I live in jeans, and as a result, I have quite a lot of old denim. So I thought I'd make a frayed denim blanket. Making it was harder than I thought it would be. I've never tried to handle that much weight through a sewing machine, and putting in that last row took some wrangling. Thank goodness for my mother's beautiful old Bernina. I'm glad I decided to offset the rows instead of doing a grid. If you tried to match the seams, you'd have to sew through 8 layers at each seam. With an offset setting, there are only 6 layers.
Fraying the seams caused me quite a bit of anxiety. It took me over a week to cut all the seams. I tried everything, scissors, clippers even electric scissors. The scissors could barely cut through the cloth. The clippers worked, but only through two layers. So, it took two passes to finish a seam. It took forever, it hurt my hands, and I got bored. The electric scissors were the most comfortable, but they kept slicing through the stitching.

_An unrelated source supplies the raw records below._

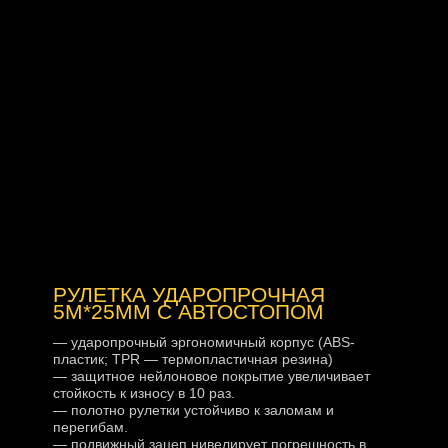
РУЛЕТКА УДАРОПРОЧНАЯ
5М*25ММ С АВТОСТОПОМ
— ударопрочный эргономичный корпус (ABS-
пластик; TPR — термопластичная резина)
— защитное нейлоновое покрытие увеличивает
стойкость к износу в 10 раз.
— полотно рулетки устойчиво к заломам и
перегибам.
— подвижный зацеп нивелирует погрешность в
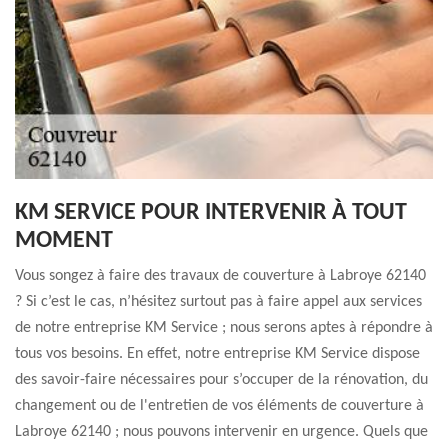
KM SERVICE POUR INTERVENIR À TOUT
MOMENT
Vous songez à faire des travaux de couverture à Labroye 62140
? Si c’est le cas, n’hésitez surtout pas à faire appel aux services
de notre entreprise KM Service ; nous serons aptes à répondre à
tous vos besoins. En effet, notre entreprise KM Service dispose
des savoir-faire nécessaires pour s’occuper de la rénovation, du
changement ou de l'entretien de vos éléments de couverture à
Labroye 62140 ; nous pouvons intervenir en urgence. Quels que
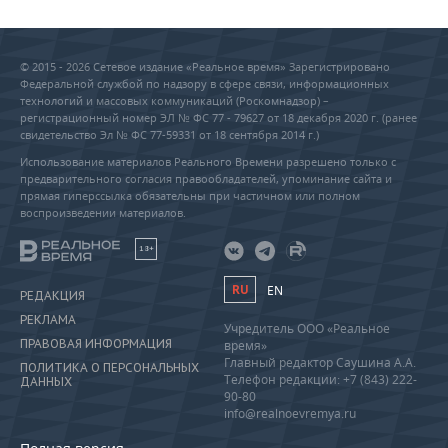
© 2015 - 2026 Сетевое издание «Реальное время» Зарегистрировано
Федеральной службой по надзору в сфере связи, информационных
технологий и массовых коммуникаций (Роскомнадзор) –
регистрационный номер ЭЛ № ФС 77 - 79627 от 18 декабря 2020 г. (ранее
свидетельство Эл № ФС 77-59331 от 18 сентября 2014 г.)
Использование материалов Реального Времени разрешено только с
предварительного согласия правообладателей, упоминание сайта и
прямая гиперссылка обязательны при частичном или полном
воспроизведении материалов.
18+
RU
EN
РЕДАКЦИЯ
РЕКЛАМА
Учредитель ООО «Реальное
ПРАВОВАЯ ИНФОРМАЦИЯ
время»
Главный редактор Саушина А.А.
ПОЛИТИКА О ПЕРСОНАЛЬНЫХ
Телефон редакции: +7 (843) 222-
ДАННЫХ
90-80
info@realnoevremya.ru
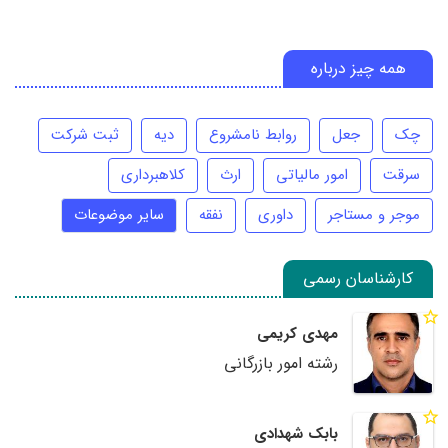
همه چیز درباره
چک
جعل
روابط نامشروع
دیه
ثبت شرکت
سرقت
امور مالیاتی
ارث
کلاهبرداری
موجر و مستاجر
داوری
نفقه
سایر موضوعات
کارشناسان رسمی
مهدی کریمی
رشته امور بازرگانی
بابک شهدادی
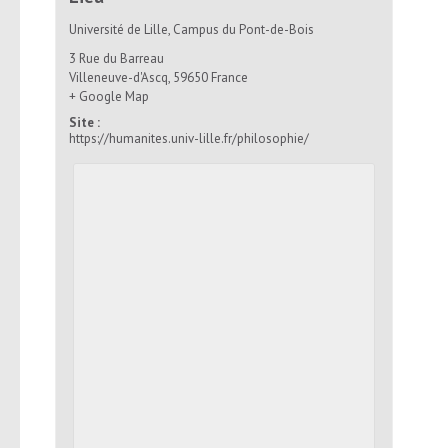
Université de Lille, Campus du Pont-de-Bois
3 Rue du Barreau
Villeneuve-d'Ascq
,
59650
France
+ Google Map
Site :
https://humanites.univ-lille.fr/philosophie/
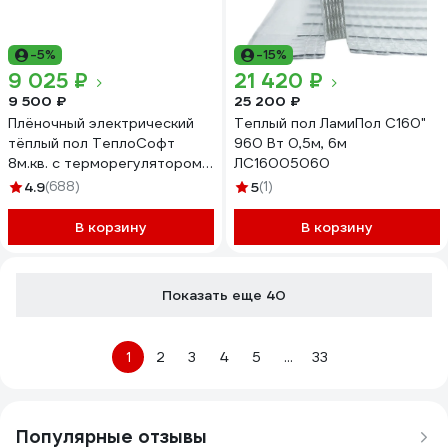
-5%
-15%
9 025 ₽
21 420 ₽
9 500 ₽
25 200 ₽
Плёночный электрический
Теплый пол ЛамиПол C160"
тёплый пол ТеплоСофт
960 Вт 0,5м, 6м
8м.кв. с терморегулятором
ЛС16005060
плёнка 8м.кв.
4.9
(688)
5
(1)
В корзину
В корзину
Показать еще 40
1
2
3
4
5
...
33
Популярные отзывы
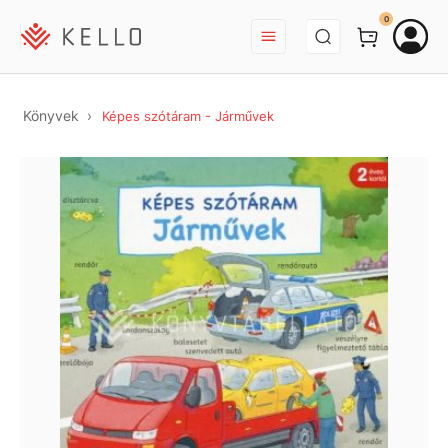
BEJELENTKEZÉS
0
Könyvek
Képes szótáram - Járművek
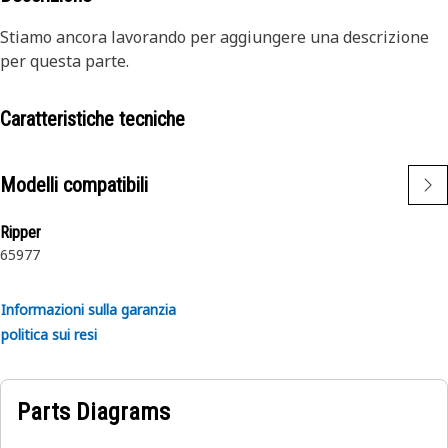
Stiamo ancora lavorando per aggiungere una descrizione
per questa parte.
Caratteristiche tecniche
Modelli compatibili
Ripper
6
5
977
Informazioni sulla garanzia
politica sui resi
Parts Diagrams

In the end, the easiest was to use a simple blade cutter. I put the seam on a chopping board, then hacked at it with the blade. It still hurt the hands, but it was quick and strangely satisfying.
After cutting the seams, the blanket went through a wash and dry cycle at the laundromat. There aren't many self service laundromats in my area, so even that was a bit of a challenge. I got a funny look from the girl in charge of the dryers when I pulled all the fluff out of the machine.